Segment Start: Selected extract

I always take the cello off mine. It seems they age better without the cello. I read in a thread some time ago that was the case. But I never did a test. Glad you confirmed my intuition.


----------



## danmcmartin (Jul 25, 2009)

I always wondered how long it takes the humidity to penetrate the cello wrapper. I know they are not air tight as the end is just folded, but I would guess it takes a lot of time for the cigar to equalize. For instance, if you bought a stick and it was kept in less than ideal conditions and you took it home to rest, would it be in good shape in a day? A week? Month? I mean how long would it take to absorb the moisture throough the folded end of the cello tube?


----------



## Matt1951 (Apr 25, 2010)

If a cigar is still giving off ammonia, that ammonia is to some extent trapped by the cellophane. I bought two boxes of cigars over two years old, heavily wrapped in cellophane, tremendous ammonia trapped in the boxes. So, logically removing the cellophane should give better results, as confirmed by this experiment.


----------



## thegoldenmackid (Mar 16, 2010)

As Don's little protege. My first thoughts were the same thing: that your minds playing tricks. 

I'd be interesting to see if you let a friend keep them and give them to you without telling you.

I keep mine as they come, figure the people making them know better. In addition, transporting sticks... cello makes a world of difference.


----------



## CraigJS (Dec 23, 2009)

If I keep the cello on I cut it off on both ends. That way the stick is still protected but breathes better. I prefer them naked though....


----------



## ongreystreet (Nov 3, 2008)

Herf took the words right off my page, 10 weeks is a rather short period of time to test this theory out.

It really only proves that your cigars are better 10 weeks after removing the cello. 

I can dry box a cigar for a day to improve the burn, doesn't mean I'd want to do the same thing for week.


----------



## Cigary (Oct 19, 2007)

Segment End: Selected extract

#### Task to carry out
In the forum thread above, what does CraigJS do to the cello on a cigar that keeps its cello?

Segment Start: Data shown

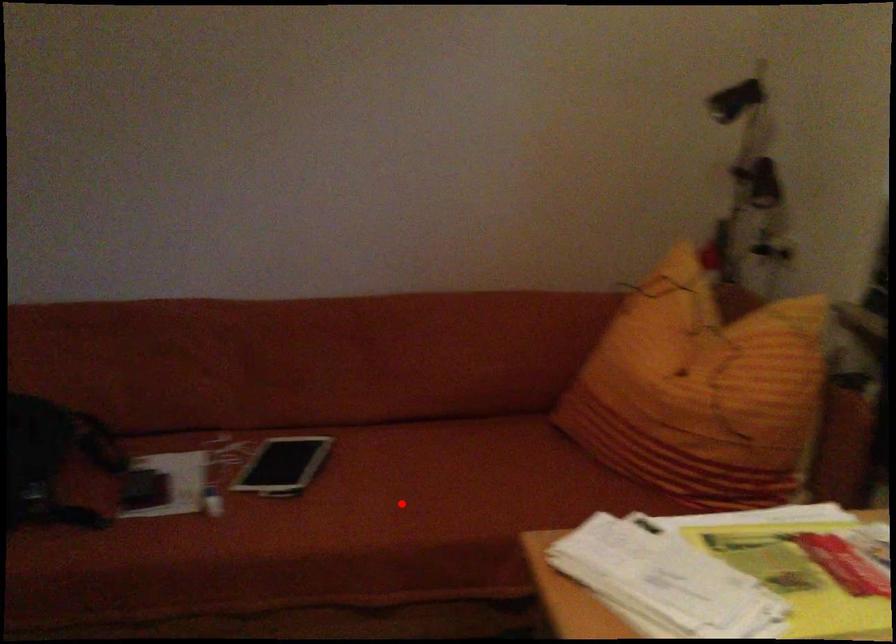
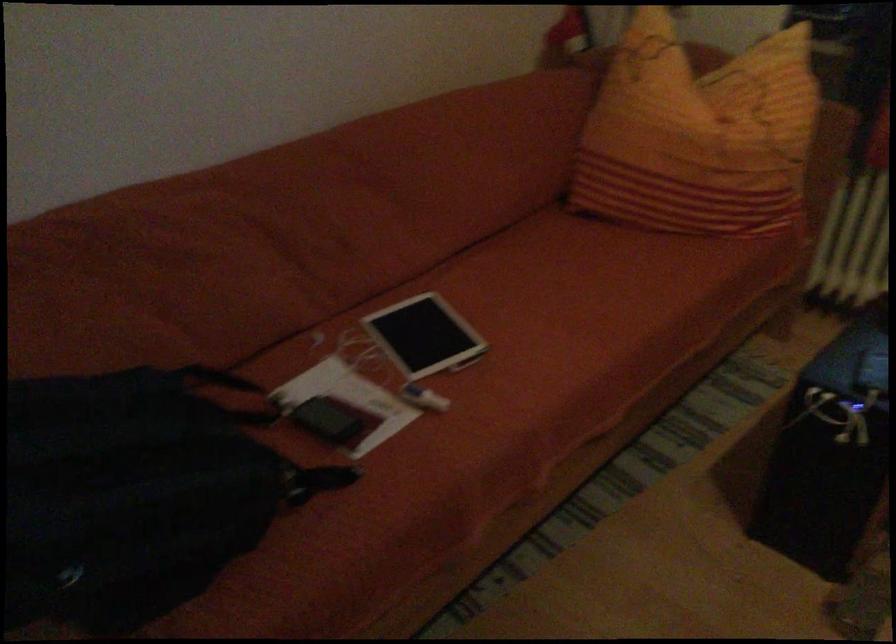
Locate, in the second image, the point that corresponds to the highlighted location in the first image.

Segment End: Data shown
Segment Start: Data shown

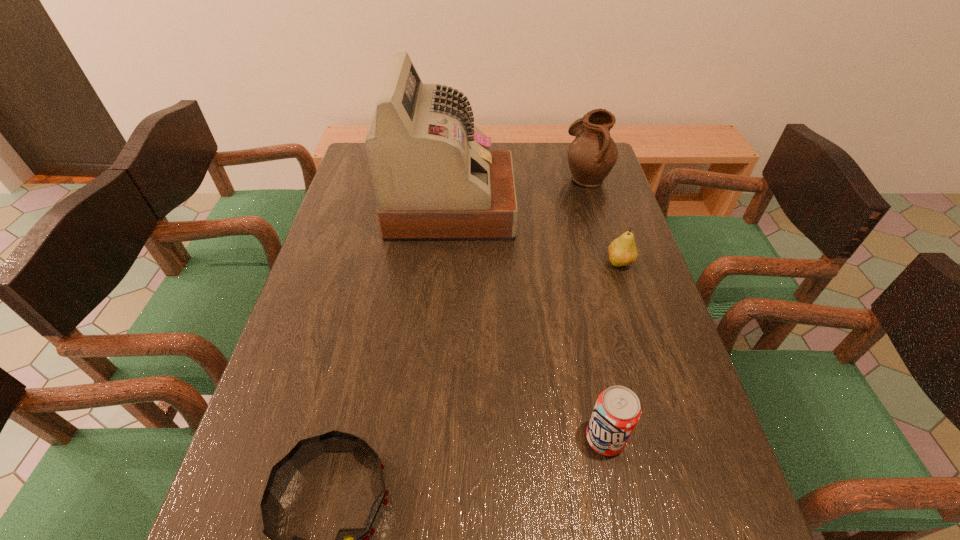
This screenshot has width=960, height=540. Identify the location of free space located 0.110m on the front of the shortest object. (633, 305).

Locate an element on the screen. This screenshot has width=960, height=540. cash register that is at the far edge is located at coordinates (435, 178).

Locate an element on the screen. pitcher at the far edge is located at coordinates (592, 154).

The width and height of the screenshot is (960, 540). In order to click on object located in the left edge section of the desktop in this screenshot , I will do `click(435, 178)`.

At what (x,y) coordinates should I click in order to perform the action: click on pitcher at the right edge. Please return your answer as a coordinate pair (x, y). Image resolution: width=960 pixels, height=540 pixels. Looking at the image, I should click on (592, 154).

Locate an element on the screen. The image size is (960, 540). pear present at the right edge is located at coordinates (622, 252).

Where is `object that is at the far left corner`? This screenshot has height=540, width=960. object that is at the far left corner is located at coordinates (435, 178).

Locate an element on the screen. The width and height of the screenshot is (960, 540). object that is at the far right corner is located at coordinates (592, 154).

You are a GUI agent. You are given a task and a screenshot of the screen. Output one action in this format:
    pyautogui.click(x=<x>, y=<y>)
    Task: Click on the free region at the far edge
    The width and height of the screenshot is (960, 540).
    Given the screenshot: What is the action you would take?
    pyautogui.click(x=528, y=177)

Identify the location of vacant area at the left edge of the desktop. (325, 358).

Segment End: Data shown

#### Exercise solution
Cuts it off on both ends, so the stick stays protected but breathes better.